DIRECTIONS: Copy all the entries below, changing each "common name" to "vernacular name" and leaving every other line untouched.

>> start EXERCISE MATERIALS

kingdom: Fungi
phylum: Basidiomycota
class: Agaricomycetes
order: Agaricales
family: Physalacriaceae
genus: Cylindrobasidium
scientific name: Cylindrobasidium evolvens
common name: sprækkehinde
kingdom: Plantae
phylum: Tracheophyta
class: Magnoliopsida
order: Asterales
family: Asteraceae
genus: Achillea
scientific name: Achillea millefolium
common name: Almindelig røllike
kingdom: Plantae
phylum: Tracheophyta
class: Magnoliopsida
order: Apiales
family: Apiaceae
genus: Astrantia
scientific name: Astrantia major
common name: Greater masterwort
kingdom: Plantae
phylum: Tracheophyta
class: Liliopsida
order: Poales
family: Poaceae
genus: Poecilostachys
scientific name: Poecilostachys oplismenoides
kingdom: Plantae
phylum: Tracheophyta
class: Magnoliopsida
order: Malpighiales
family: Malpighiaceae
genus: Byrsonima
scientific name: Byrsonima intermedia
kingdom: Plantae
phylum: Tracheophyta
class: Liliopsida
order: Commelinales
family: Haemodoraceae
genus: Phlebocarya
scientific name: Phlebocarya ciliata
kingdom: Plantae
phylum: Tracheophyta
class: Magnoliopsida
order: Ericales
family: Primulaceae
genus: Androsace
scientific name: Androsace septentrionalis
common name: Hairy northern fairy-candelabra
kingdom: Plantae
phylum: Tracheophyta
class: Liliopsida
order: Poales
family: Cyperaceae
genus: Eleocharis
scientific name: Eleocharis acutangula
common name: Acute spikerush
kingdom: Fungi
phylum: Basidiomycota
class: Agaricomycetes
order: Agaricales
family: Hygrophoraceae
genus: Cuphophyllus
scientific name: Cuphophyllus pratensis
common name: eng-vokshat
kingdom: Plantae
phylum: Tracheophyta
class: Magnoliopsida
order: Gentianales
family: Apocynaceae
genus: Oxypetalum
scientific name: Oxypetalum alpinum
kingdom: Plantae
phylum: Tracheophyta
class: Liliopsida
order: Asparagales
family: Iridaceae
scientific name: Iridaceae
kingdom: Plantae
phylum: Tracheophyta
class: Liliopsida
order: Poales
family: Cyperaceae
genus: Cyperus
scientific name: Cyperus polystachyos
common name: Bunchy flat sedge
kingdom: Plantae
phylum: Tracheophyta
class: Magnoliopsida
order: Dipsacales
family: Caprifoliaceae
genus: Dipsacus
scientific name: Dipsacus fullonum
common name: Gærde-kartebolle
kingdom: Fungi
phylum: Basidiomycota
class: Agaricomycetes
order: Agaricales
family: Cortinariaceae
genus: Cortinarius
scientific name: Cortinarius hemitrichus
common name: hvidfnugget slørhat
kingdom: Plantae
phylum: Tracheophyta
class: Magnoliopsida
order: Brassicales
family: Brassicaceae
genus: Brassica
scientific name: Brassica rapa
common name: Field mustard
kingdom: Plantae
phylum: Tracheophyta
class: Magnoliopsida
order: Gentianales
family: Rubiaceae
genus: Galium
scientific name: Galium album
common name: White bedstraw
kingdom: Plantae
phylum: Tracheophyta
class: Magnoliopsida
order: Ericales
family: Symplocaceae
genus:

>> end EXERCISE MATERIALS

PROBLEM SOLUTION:
kingdom: Fungi
phylum: Basidiomycota
class: Agaricomycetes
order: Agaricales
family: Physalacriaceae
genus: Cylindrobasidium
scientific name: Cylindrobasidium evolvens
vernacular name: sprækkehinde
kingdom: Plantae
phylum: Tracheophyta
class: Magnoliopsida
order: Asterales
family: Asteraceae
genus: Achillea
scientific name: Achillea millefolium
vernacular name: Almindelig røllike
kingdom: Plantae
phylum: Tracheophyta
class: Magnoliopsida
order: Apiales
family: Apiaceae
genus: Astrantia
scientific name: Astrantia major
vernacular name: Greater masterwort
kingdom: Plantae
phylum: Tracheophyta
class: Liliopsida
order: Poales
family: Poaceae
genus: Poecilostachys
scientific name: Poecilostachys oplismenoides
kingdom: Plantae
phylum: Tracheophyta
class: Magnoliopsida
order: Malpighiales
family: Malpighiaceae
genus: Byrsonima
scientific name: Byrsonima intermedia
kingdom: Plantae
phylum: Tracheophyta
class: Liliopsida
order: Commelinales
family: Haemodoraceae
genus: Phlebocarya
scientific name: Phlebocarya ciliata
kingdom: Plantae
phylum: Tracheophyta
class: Magnoliopsida
order: Ericales
family: Primulaceae
genus: Androsace
scientific name: Androsace septentrionalis
vernacular name: Hairy northern fairy-candelabra
kingdom: Plantae
phylum: Tracheophyta
class: Liliopsida
order: Poales
family: Cyperaceae
genus: Eleocharis
scientific name: Eleocharis acutangula
vernacular name: Acute spikerush
kingdom: Fungi
phylum: Basidiomycota
class: Agaricomycetes
order: Agaricales
family: Hygrophoraceae
genus: Cuphophyllus
scientific name: Cuphophyllus pratensis
vernacular name: eng-vokshat
kingdom: Plantae
phylum: Tracheophyta
class: Magnoliopsida
order: Gentianales
family: Apocynaceae
genus: Oxypetalum
scientific name: Oxypetalum alpinum
kingdom: Plantae
phylum: Tracheophyta
class: Liliopsida
order: Asparagales
family: Iridaceae
scientific name: Iridaceae
kingdom: Plantae
phylum: Tracheophyta
class: Liliopsida
order: Poales
family: Cyperaceae
genus: Cyperus
scientific name: Cyperus polystachyos
vernacular name: Bunchy flat sedge
kingdom: Plantae
phylum: Tracheophyta
class: Magnoliopsida
order: Dipsacales
family: Caprifoliaceae
genus: Dipsacus
scientific name: Dipsacus fullonum
vernacular name: Gærde-kartebolle
kingdom: Fungi
phylum: Basidiomycota
class: Agaricomycetes
order: Agaricales
family: Cortinariaceae
genus: Cortinarius
scientific name: Cortinarius hemitrichus
vernacular name: hvidfnugget slørhat
kingdom: Plantae
phylum: Tracheophyta
class: Magnoliopsida
order: Brassicales
family: Brassicaceae
genus: Brassica
scientific name: Brassica rapa
vernacular name: Field mustard
kingdom: Plantae
phylum: Tracheophyta
class: Magnoliopsida
order: Gentianales
family: Rubiaceae
genus: Galium
scientific name: Galium album
vernacular name: White bedstraw
kingdom: Plantae
phylum: Tracheophyta
class: Magnoliopsida
order: Ericales
family: Symplocaceae
genus:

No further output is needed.